Submission — Julia Schubert

Einsame Insel

27. Oktober 2013 — MYP No. 12 »Meine Stille« — Text & Foto: Julia Schubert

Die kleine Insel Torcello in der Lagune von Venedig war mir schon seit längerem bekannt und in Erinnerung als Ort, an dem ganz im Gegensatz zu Venedig und allen anderen umliegenden Inseln einfach gar nichts los ist. Die wenigen Touristen, die Torcello, diesen eigentlichen Ursprung Venedigs, besuchen, tun dies meist ganz gezielt, als Kenner der Kunstgeschichte oder der Gastronomie, angelockt von den zwei ältesten Kirchen in der  Lagune und von zwei, drei  Restaurants.

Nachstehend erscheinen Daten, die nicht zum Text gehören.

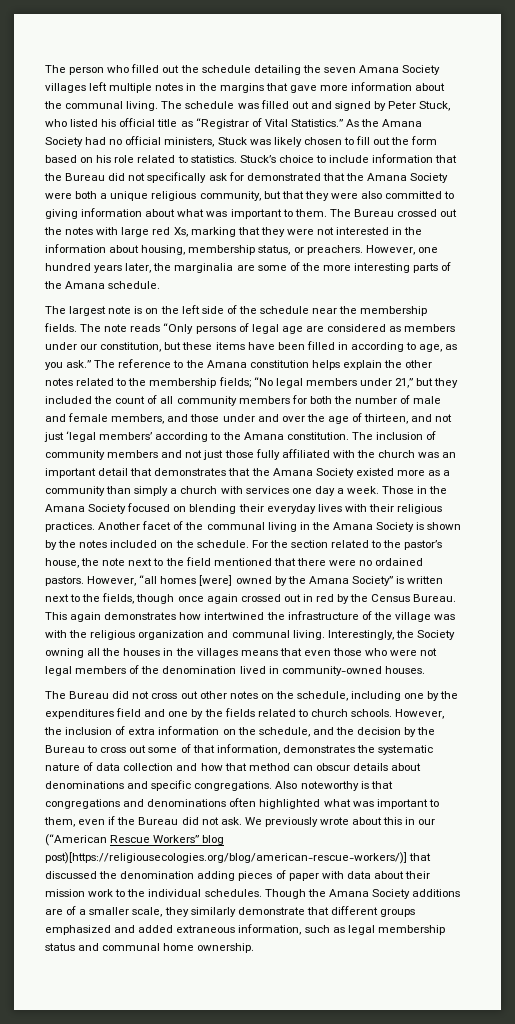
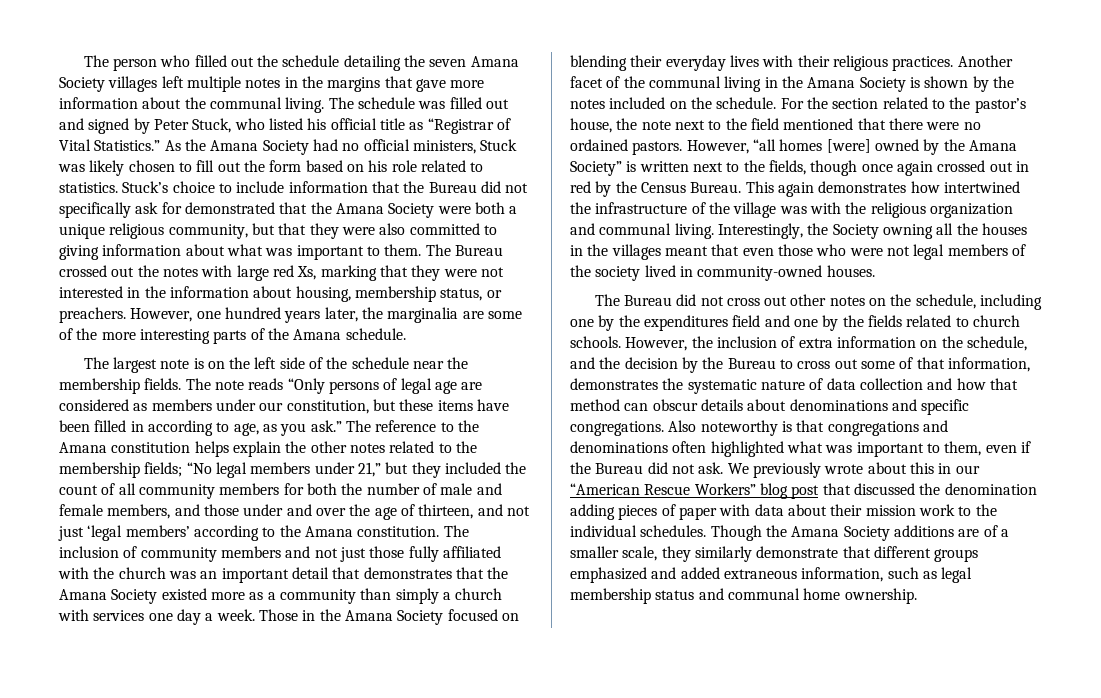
[240,650,278,656] means -> [664,246,708,256] meant
[162,666,237,674] denomination -> [595,266,641,281] society
[45,834,107,846] (“American -> [570,483,640,495] “American
[45,852,407,864] post)[https://religiousecologies.org/blog/american-rescue-workers/)] -> [791,485,820,499] post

Aber auch das ändert nichts an der Tatsache: Wenn das letzte Vaporetto gefahren ist, dann ist es hier still. Noch zwölf Menschen sollen hier leben. Wer sind sie?

Diese Frage hat mich interessiert, aber auch: Wie leben sie in dieser Einsamkeit? Es war dieser überdeutliche Kontrast zu Venedig, dem eigentlichen Ziel einer Fotoexkursion, der mich reizte, diesen Fragen nachzugehen und meine Erfahrungen zu dokumentieren.

Während meiner Woche in Venedig fuhr ich also jeden Tag nach Torcello und „suchte“ die Einwohner – letztendlich habe ich keinen von ihnen zu Gesicht bekommen.

Nur von anderen Menschen, die dort arbeiten, wurde mir vieles berichtet, es blieb unklar, ob dort noch sieben, elf oder zwölf Personen wohnen…

Bei meinen täglichen Ausflügen verschob sich bald das Interesse. Es ging mir schließlich nicht mehr nur um die Einwohner, sondern um die Insel als Ganzes. Die Menschen, die dort arbeiten, die Häuser, verlassenen Grundstücke und bewachsenen Flächen, die Objekte, die sich dort befinden, wenigstens Spuren der Inselbewohner – meine Begrenzung war nur das umgebende Wasser.

Ich erkundete die Insel, suchte auch Wege abseits des Hauptwegs entlang des Inselkanals und war dabei immer wieder ganz alleine in menschenleerer Umgebung. Ich schlich mich durch Gestrüpp oder über große, merkwürdigerweise gemähte Rasenflächen – Spuren von  Arbeit – und tatsächlich traf ich dort auf zwei Gärtner.

Gefunden habe ich noch ein paar weitere Menschen, die hier arbeiten: einen Toilettenaufseher und drei Restaurantbesitzer. Und dann entdeckte ich in der angespannten Stille scheinbar vergessene Gartengeräte, und immer war da das Gefühl, da sei noch etwas anderes. Irritierend, verunsichernd ist es, immer wieder auf Dinge zu stoßen, die auf Menschen verweisen, und sie nicht zu sehen: Ich finde ein Tor mit der Beschriftung ‘proprieta privata‘, aber alleine stehend, ohne angrenzende Umzäunung. Eine rote Gießkanne liegt einsam in einem Garten.

Ich entdecke einen Swimmingpool auf einem Hügel eines Privatgrundstücks, aber niemand ist da. Vielleicht liegt es nur an der Jahreszeit: Es ist November, kalt und die Besitzer sind nicht da.

Venedig ist eng und man ist selten allein in den Gassen, überall Menschen in Cafés, in Restaurants und Geschäften. Wenn ich abends  von Torcello dort ankam, fand ich die Geräusche entspannend und angenehm: endlich wieder Leben.